So, imagine you’re reading a book or article where someone recommends this great memoir, and it sounds good, so you check it out. And you start to read it, and the author tries to grab your attention with the rather funky device of writing in the second person. And you think, OK, this is interesting, but you find yourself hoping that he drops the second-person narration soon, once he gets out of the introduction, because it’s irritating to you and distances you from the narrative.
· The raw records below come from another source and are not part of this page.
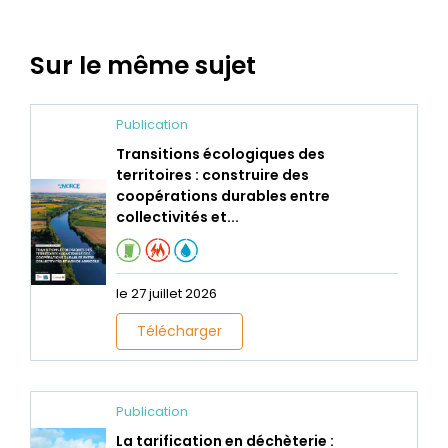
Sur le même sujet
Publication
Transitions écologiques des
territoires : construire des
coopérations durables entre
collectivités et...
le 27 juillet 2026
Télécharger
Publication
La tarification en déchèterie :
BUT HE NEVER DOES DROP IT.
You read on, anyway, partly because you paid good money for the e-book and partly because it really is an interesting story, the tale of a boy growing up in the Southern U.S. with a brilliant unconventional mind, a physical disability, a tangled family life and a keen eye for observing the world around him. You appreciate that it’s the story of a writer’s coming of age, and also a spiritual memoir in which the storyteller finds his way from spiritual darkness to faith, and even considers going into the ministry, but it’s in no way similar to any evangelical conversion story you’ve ever heard or read. You appreciate the freshness and vividness of the author’s writing but every moment, on every single page, you can’t help being irritated by that second-person narration. It’s a gimmick, you think, and one that has never caught on broadly for good reason: it should draw the reader in, speaking so intimately to the reader as “you,” inviting the reader to put him/herself in the narrator’s shoes — but it does just the opposite. It creates a wall where there should be a window into another person’s thoughts. You decide that you really can’t cope with it.
So, in brief: you liked a lot of things about this book, but would have enjoyed it more had it been written in first-person, as memoirs more usually are.